■ Task instructions
[a] In the mailing list reply about the GIC interrupt-routing patch, which cores would SPI interrupts be routed to with the proposed feature enabled?
[b] Pick up the mailing list reply about the GIC interrupt-routing patch at its final shown line and write what comes next.

═══ Page excerpt

Re: [PATCH v1 1/3] irqchip/gic: enable irq target all

From: Marc Zyngier <maz@kernel.org>
To: Hanks Chen <hanks.chen@mediatek.com>
Cc: Mark Rutland <mark.rutland@arm.com>,
	CC Hwang <cc.hwang@mediatek.com>,
	Catalin Marinas <catalin.marinas@arm.com>,
	Kuohong Wang <kuohong.wang@mediatek.com>,
	Russell King <linux@armlinux.org.uk>,
	linux-kernel@vger.kernel.org, linux-mediatek@lists.infradead.org,
	Loda Chou <loda.chou@mediatek.com>,
	Matthias Brugger <matthias.bgg@gmail.com>,
	Thomas Gleixner <tglx@linutronix.de>,
	Will Deacon <will@kernel.org>,
	linux-arm-kernel@lists.infradead.org
Subject: Re: [PATCH v1 1/3] irqchip/gic: enable irq target all
Date: Fri, 27 Nov 2020 18:11:01 +0000	[thread overview]
Message-ID: <a3bd54fb5fe1c8ea11559d7459710263@kernel.org> (raw)
In-Reply-To: <1606486531-25719-2-git-send-email-hanks.chen@mediatek.com>

On 2020-11-27 14:15, Hanks Chen wrote:
> Support for interrupt distribution design for SMP system solutions.

As far as I know, we have been supporting interrupt distribution on
ARM SMP systems pretty well for the past... what... 15 years?
I'm sure Russell can dig out an ARM926 SMP system that even predates
that.

> With this feature enabled ,the SPI interrupts would be routed to
> all the cores rather than boot core to achieve better
> load balance of interrupt handling.

Please quantify this compared to the current distribution method.

> That is, interrupts might be serviced simultaneously on different CPUs.

They already can. What is new here? Or do you mean the *same* interrupt
being serviced by different CPUs *at the same time*? That'd be fun.

> Signed-off-by: Hanks Chen <hanks.chen@mediatek.com>
> ---
>  drivers/irqchip/Kconfig            |  12 ++++
>  drivers/irqchip/irq-gic-v3.c       | 107 +++++++++++++++++++++--------
>  include/linux/irqchip/arm-gic-v3.h |   1 +
>  kernel/irq/cpuhotplug.c            |  22 ++++++
>  kernel/irq/manage.c                |   7 ++
>  5 files changed, 122 insertions(+), 27 deletions(-)
> 
> diff --git a/drivers/irqchip/Kconfig b/drivers/irqchip/Kconfig
> index c6098eee0c7c..c88ee7731e92 100644
> --- a/drivers/irqchip/Kconfig
> +++ b/drivers/irqchip/Kconfig
> @@ -597,4 +597,16 @@ config MST_IRQ
>  	help
>  	  Support MStar Interrupt Controller.

══════
═══ Data excerpts

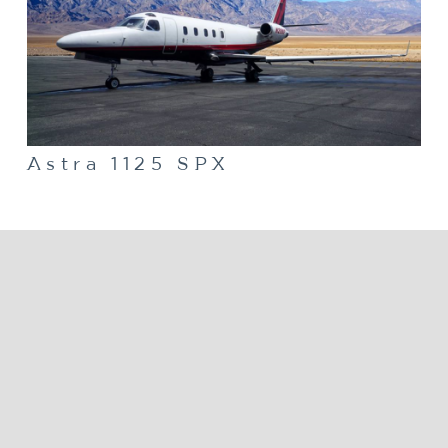
Astra 1125 SPX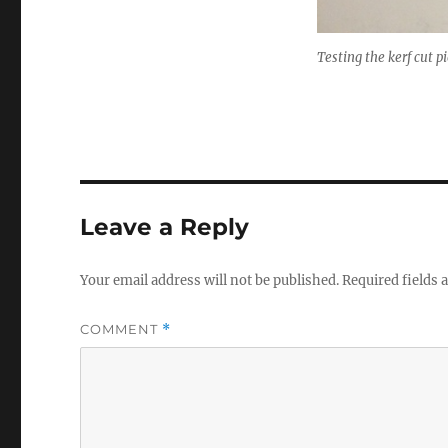
Testing the kerf cut p
Leave a Reply
Your email address will not be published.
Required fields
COMMENT
*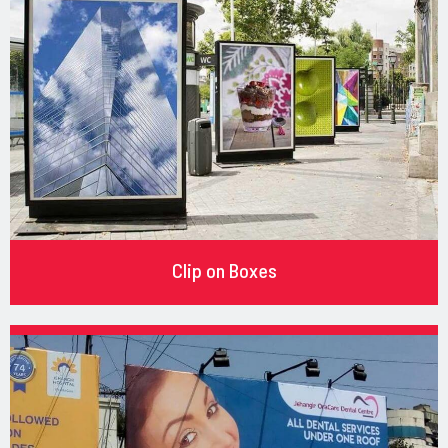
Clip on Boxes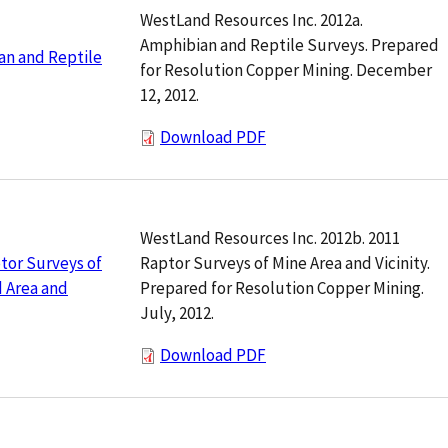
WestLand Resources Inc. 2012a.
Amphibian and Reptile Surveys. Prepared
an and Reptile
for Resolution Copper Mining. December
12, 2012.
Download PDF
WestLand Resources Inc. 2012b. 2011
Raptor Surveys of Mine Area and Vicinity.
tor Surveys of
Prepared for Resolution Copper Mining.
 Area and
July, 2012.
Download PDF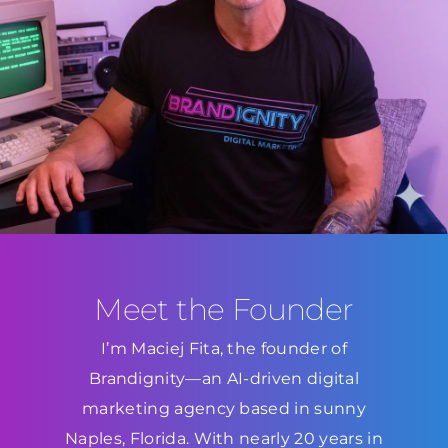
Meet the Founder
I’m Maciej Fita, the founder of
Brandignity—an AI-driven digital
marketing agency based in sunny
Naples, Florida. With nearly 20 years in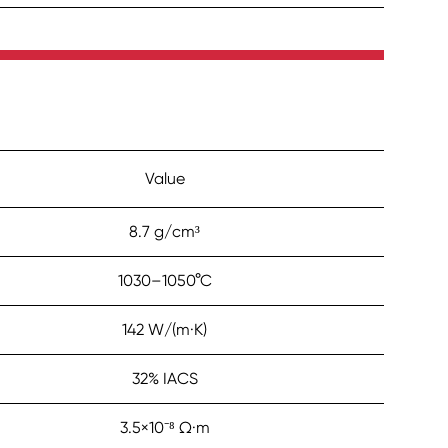
Value
8.7 g/cm³
1030–1050°C
142 W/(m·K)
32% IACS
3.5×10⁻⁸ Ω·m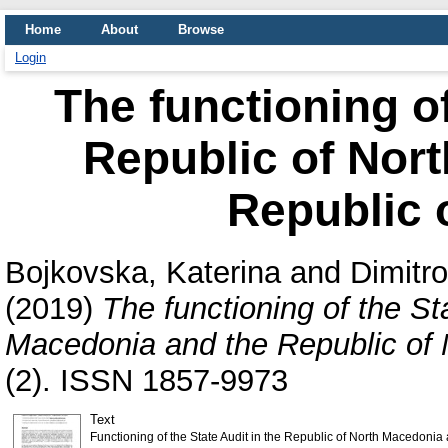
Home
About
Browse
Login
The functioning of
Republic of Nor
Republic 
Bojkovska, Katerina
and
Dimitr
(2019)
The functioning of the St
Macedonia and the Republic of
(2). ISSN 1857-9973
Text
Functioning of the State Audit in the Republic of North Macedoni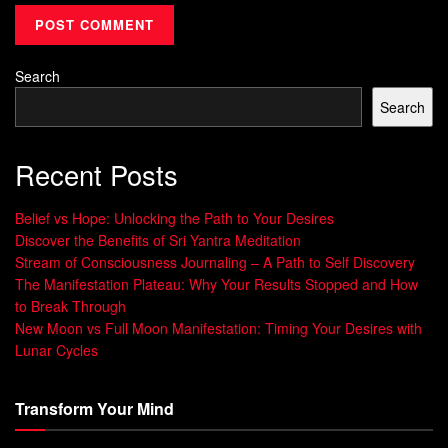
How Early Life Experiences Shape Your
Mind
Search
Your early years, including interactions with parents and
Search
teachers, deeply shape your subconscious mind. These
years set the foundation for your values, beliefs, and habits.
Recent Posts
The Role of Primitive Instincts
Belief vs Hope: Unlocking the Path to Your Desires
Deep down, your primitive instincts from our evolutionary
Discover the Benefits of Sri Yantra Meditation
past are at work. These
automatic
responses help with
Stream of Consciousness Journaling – A Path to Self Discovery
survival and self-preservation. They often guide your
The Manifestation Plateau: Why Your Results Stopped and How
to Break Through
decisions and actions without you even knowing it.
New Moon vs Full Moon Manifestation: Timing Your Desires with
Lunar Cycles
By understanding your mental landscape, you can tap into
your unconscious mind’s power. This unlocks your true
potential.
Transform Your Mind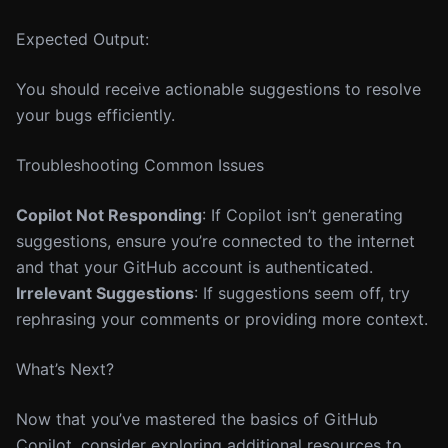
Expected Output:
You should receive actionable suggestions to resolve
your bugs efficiently.
Troubleshooting Common Issues
Copilot Not Responding
: If Copilot isn’t generating
suggestions, ensure you’re connected to the internet
and that your GitHub account is authenticated.
Irrelevant Suggestions
: If suggestions seem off, try
rephrasing your comments or providing more context.
What’s Next?
Now that you’ve mastered the basics of GitHub
Copilot, consider exploring additional resources to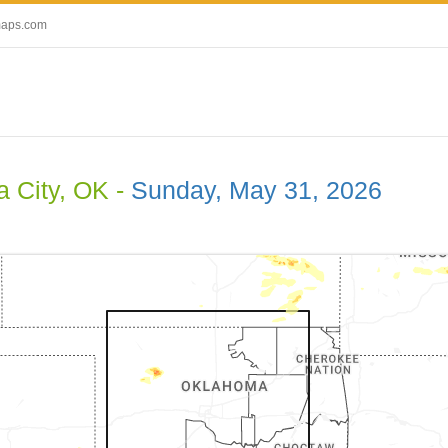
maps.com
 City, OK -
Sunday, May 31, 2026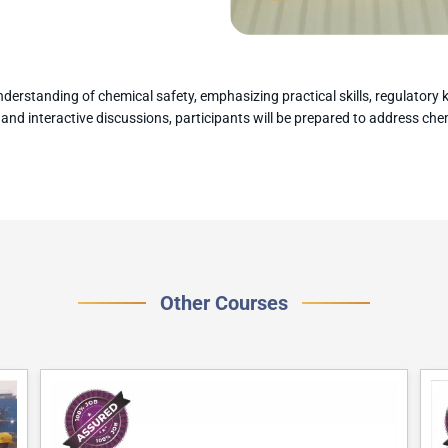
derstanding of chemical safety, emphasizing practical skills, regulator
, and interactive discussions, participants will be prepared to address ch
Other Courses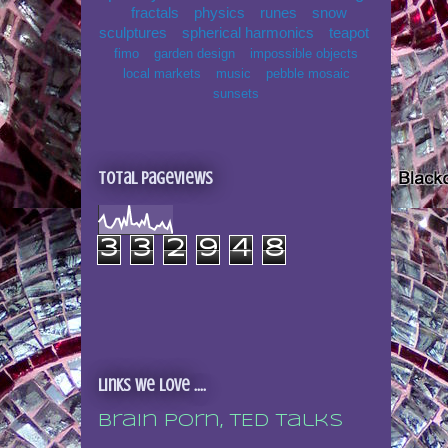
fractals
physics
runes
snow
sculptures
spherical harmonics
teapot
fimo
garden design
impossible objects
local markets
music
pebble mosaic
sunsets
Total Pageviews
3
3
2
9
4
8
Links we love ....
Brain porn, TED talks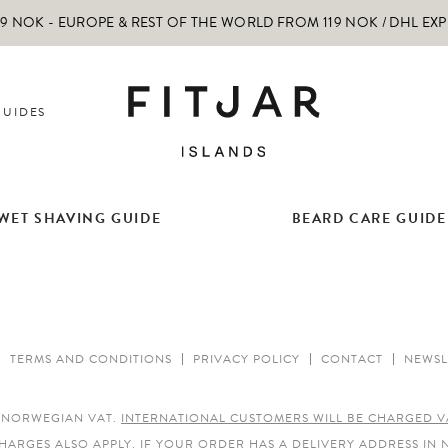
 NOK - EUROPE & REST OF THE WORLD FROM 119 NOK / DHL EX
GUIDES
WET SHAVING GUIDE
BEARD CARE GUIDE
TERMS AND CONDITIONS
PRIVACY POLICY
CONTACT
NEWSL
E NORWEGIAN VAT.
INTERNATIONAL CUSTOMERS WILL BE CHARGED V
HARGES ALSO APPLY.
IF YOUR ORDER HAS A DELIVERY ADDRESS IN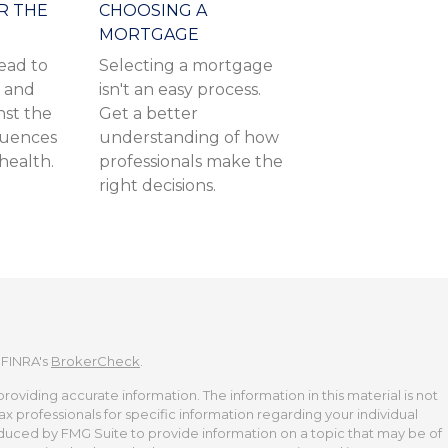
R THE
CHOOSING A
MORTGAGE
ead to
Selecting a mortgage
f and
isn't an easy process.
nst the
Get a better
quences
understanding of how
 health.
professionals make the
right decisions.
 FINRA's
BrokerCheck
.
viding accurate information. The information in this material is not
tax professionals for specific information regarding your individual
duced by FMG Suite to provide information on a topic that may be of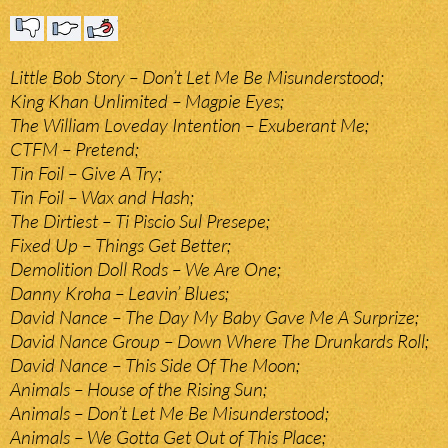
Little Bob Story – Don’t Let Me Be Misunderstood;
King Khan Unlimited – Magpie Eyes;
The William Loveday Intention – Exuberant Me;
CTFM – Pretend;
Tin Foil – Give A Try;
Tin Foil – Wax and Hash;
The Dirtiest – Ti Piscio Sul Presepe;
Fixed Up – Things Get Better;
Demolition Doll Rods – We Are One;
Danny Kroha – Leavin’ Blues;
David Nance – The Day My Baby Gave Me A Surprize;
David Nance Group – Down Where The Drunkards Roll;
David Nance – This Side Of The Moon;
Animals – House of the Rising Sun;
Animals – Don’t Let Me Be Misunderstood;
Animals – We Gotta Get Out of This Place;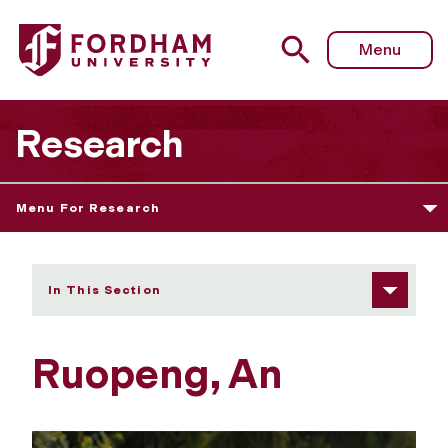
Fordham University - Ruopeng, An
Menu
Research
Menu For Research
In This Section
Ruopeng, An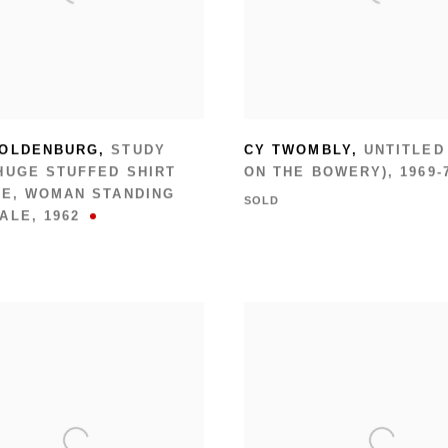
 OLDENBURG
,
STUDY
CY TWOMBLY
,
UNTITLED
HUGE STUFFED SHIRT
ON THE BOWERY)
,
1969-
IE
,
WOMAN STANDING
SOLD
CALE
,
1962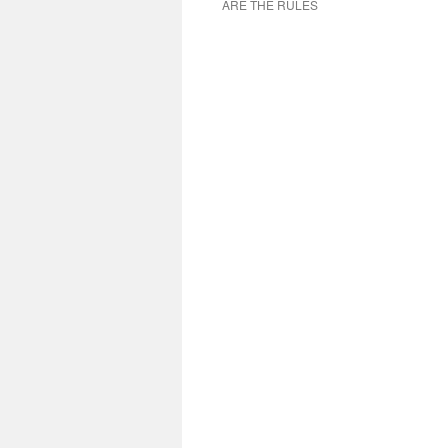
ARE THE RULES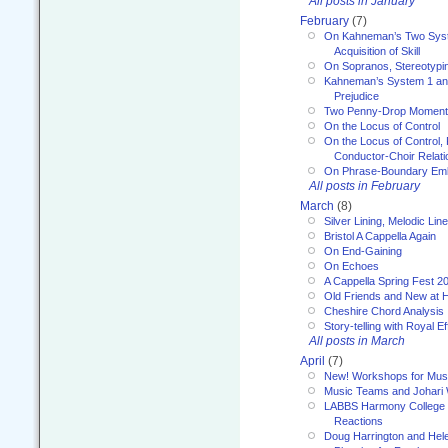
All posts in January
February
(7)
On Kahneman’s Two Syst
Acquisition of Skill
On Sopranos, Stereotypin
Kahneman’s System 1 an
Prejudice
Two Penny-Drop Momen
On the Locus of Control
On the Locus of Control, 
Conductor-Choir Relati
On Phrase-Boundary Emb
All posts in February
March
(8)
Silver Lining, Melodic Lin
Bristol A Cappella Again
On End-Gaining
On Echoes
A Cappella Spring Fest 2
Old Friends and New at 
Cheshire Chord Analysis
Story-telling with Royal Ef
All posts in March
April
(7)
New! Workshops for Musi
Music Teams and Johari
LABBS Harmony College 20
Reactions
Doug Harrington and Hel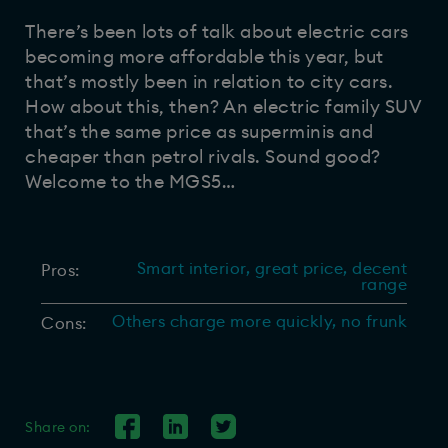
There’s been lots of talk about electric cars
becoming more affordable this year, but
that’s mostly been in relation to city cars.
How about this, then? An electric family SUV
that’s the same price as superminis and
cheaper than petrol rivals. Sound good?
Welcome to the MGS5…
Smart interior, great price, decent
Pros:
range
Others charge more quickly, no frunk
Cons:
Share on: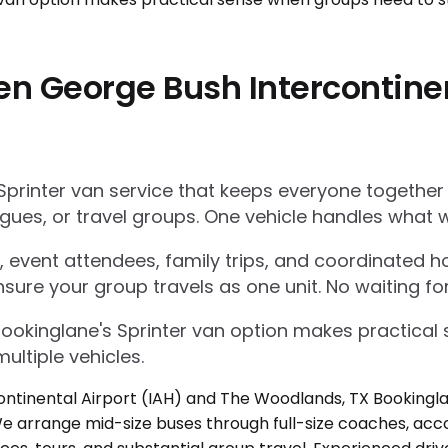
en George Bush Intercontinen
Sprinter van service that keeps everyone together
gues, or travel groups. One vehicle handles what w
 event attendees, family trips, and coordinated ho
nsure your group travels as one unit. No waiting for
Bookinglane's Sprinter van option makes practica
ultiple vehicles.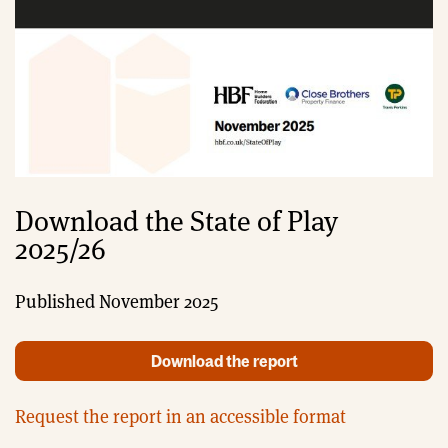
Download the State of Play
2025/26
Published November 2025
Download the report
Request the report in an accessible format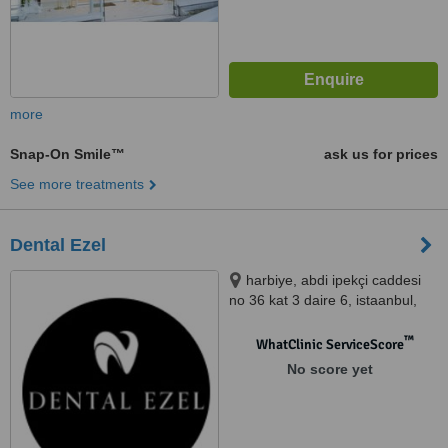
more
Snap-On Smile™
ask us for prices
See more treatments
Dental Ezel
harbiye, abdi ipekçi caddesi
no 36 kat 3 daire 6, istaanbul,
41700
™
WhatClinic ServiceScore
No score yet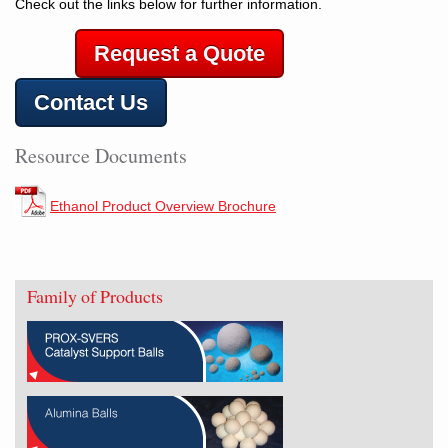
Check out the links below for further information.
Request a Quote
Contact Us
Resource Documents
Ethanol Product Overview Brochure
Family of Products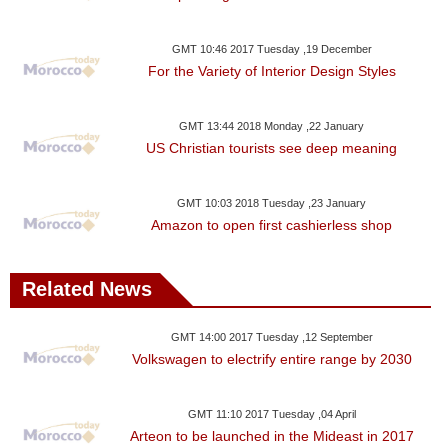
GMT 10:46 2017 Tuesday ,19 December
For the Variety of Interior Design Styles
GMT 13:44 2018 Monday ,22 January
US Christian tourists see deep meaning
GMT 10:03 2018 Tuesday ,23 January
Amazon to open first cashierless shop
Related News
GMT 14:00 2017 Tuesday ,12 September
Volkswagen to electrify entire range by 2030
GMT 11:10 2017 Tuesday ,04 April
Arteon to be launched in the Mideast in 2017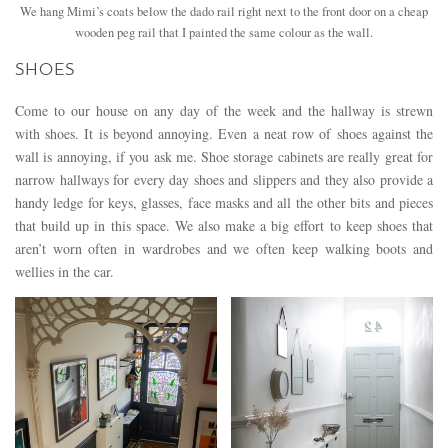
We hang Mimi’s coats below the dado rail right next to the front door on a cheap
wooden peg rail that I painted the same colour as the wall.
SHOES
Come to our house on any day of the week and the hallway is strewn
with shoes. It is beyond annoying. Even a neat row of shoes against the
wall is annoying, if you ask me. Shoe storage cabinets are really great for
narrow hallways for every day shoes and slippers and they also provide a
handy ledge for keys, glasses, face masks and all the other bits and pieces
that build up in this space. We also make a big effort to keep shoes that
aren’t worn often in wardrobes and we often keep walking boots and
wellies in the car.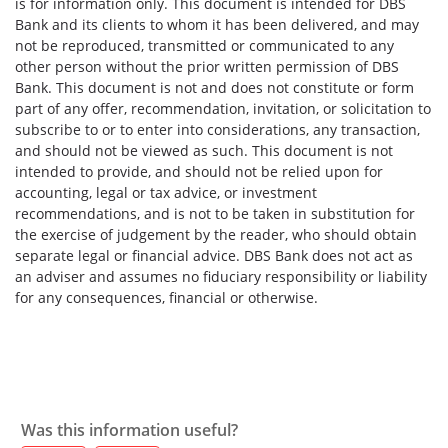
is for information only. This document is intended for DBS
Bank and its clients to whom it has been delivered, and may
not be reproduced, transmitted or communicated to any
other person without the prior written permission of DBS
Bank. This document is not and does not constitute or form
part of any offer, recommendation, invitation, or solicitation to
subscribe to or to enter into considerations, any transaction,
and should not be viewed as such. This document is not
intended to provide, and should not be relied upon for
accounting, legal or tax advice, or investment
recommendations, and is not to be taken in substitution for
the exercise of judgement by the reader, who should obtain
separate legal or financial advice. DBS Bank does not act as
an adviser and assumes no fiduciary responsibility or liability
for any consequences, financial or otherwise.
Was this information useful?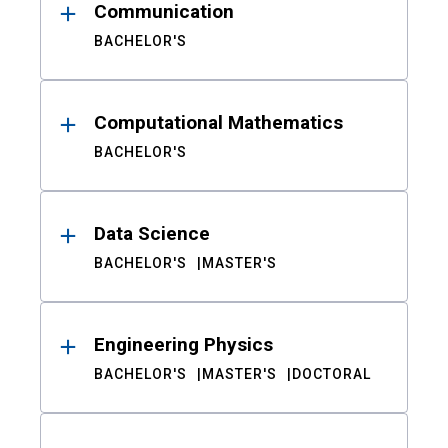
Communication
BACHELOR'S
Computational Mathematics
BACHELOR'S
Data Science
BACHELOR'S
MASTER'S
Engineering Physics
BACHELOR'S
MASTER'S
DOCTORAL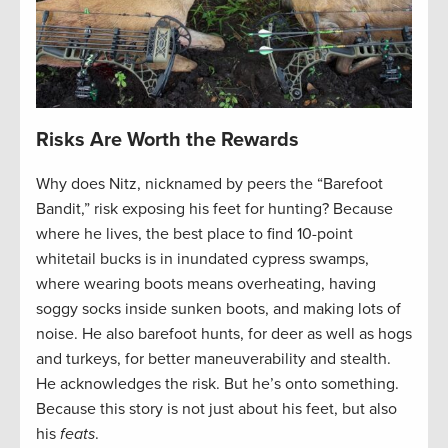
Risks Are Worth the Rewards
Why does Nitz, nicknamed by peers the “Barefoot
Bandit,” risk exposing his feet for hunting? Because
where he lives, the best place to find 10-point
whitetail bucks is in inundated cypress swamps,
where wearing boots means overheating, having
soggy socks inside sunken boots, and making lots of
noise. He also barefoot hunts, for deer as well as hogs
and turkeys, for better maneuverability and stealth.
He acknowledges the risk. But he’s onto something.
Because this story is not just about his feet, but also
his
feats
.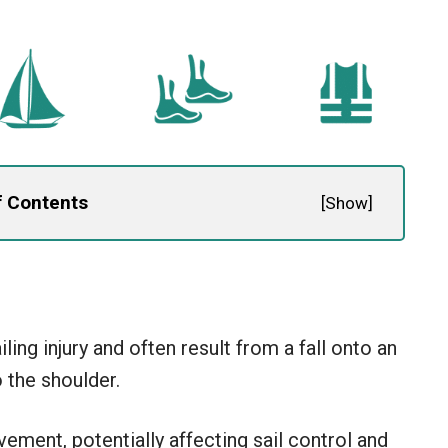
f Contents
[
Show
]
ing injury and often result from a fall onto an
 the shoulder.
ovement, potentially affecting sail control and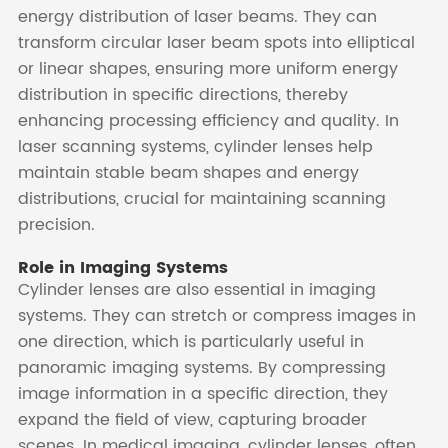
energy distribution of laser beams. They can
transform circular laser beam spots into elliptical
or linear shapes, ensuring more uniform energy
distribution in specific directions, thereby
enhancing processing efficiency and quality. In
laser scanning systems, cylinder lenses help
maintain stable beam shapes and energy
distributions, crucial for maintaining scanning
precision.
Role in Imaging Systems
Cylinder lenses are also essential in imaging
systems. They can stretch or compress images in
one direction, which is particularly useful in
panoramic imaging systems. By compressing
image information in a specific direction, they
expand the field of view, capturing broader
scenes. In medical imaging, cylinder lenses, often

══════

■ Expected responses
[a] All the cores, rather than the boot core.

[b]
> 
> +config ARM_IRQ_TARGET_ALL
> +	bool "Distribute interrupts across processors on SMP system"
> +	depends on SMP && ARM_GIC_V3
> +	help
> +	  Support for interrupt distribution design for
> +	  SMP system solutions. With this feature enabled ,the
> +	  SPI interrupts would be routed to all the cores rather
> +	  than boot cpu to achieve better load balance of interrupt
> +	  handling
> +
> +	  If you don't know what to do here, say N.

There is no way we start introducing conditional compilation for
architectural features. Either this works at all times, or it doesn't
exist.

> +
>  endmenu
> diff --git a/drivers/irqchip/irq-gic-v3.c 
> b/drivers/irqchip/irq-gic-v3.c
> index 16fecc0febe8..62a878ce4681 100644
> --- a/drivers/irqchip/irq-gic-v3.c
> +++ b/drivers/irqchip/irq-gic-v3.c
> @@ -381,6 +381,12 @@ static inline bool gic_supports_nmi(void)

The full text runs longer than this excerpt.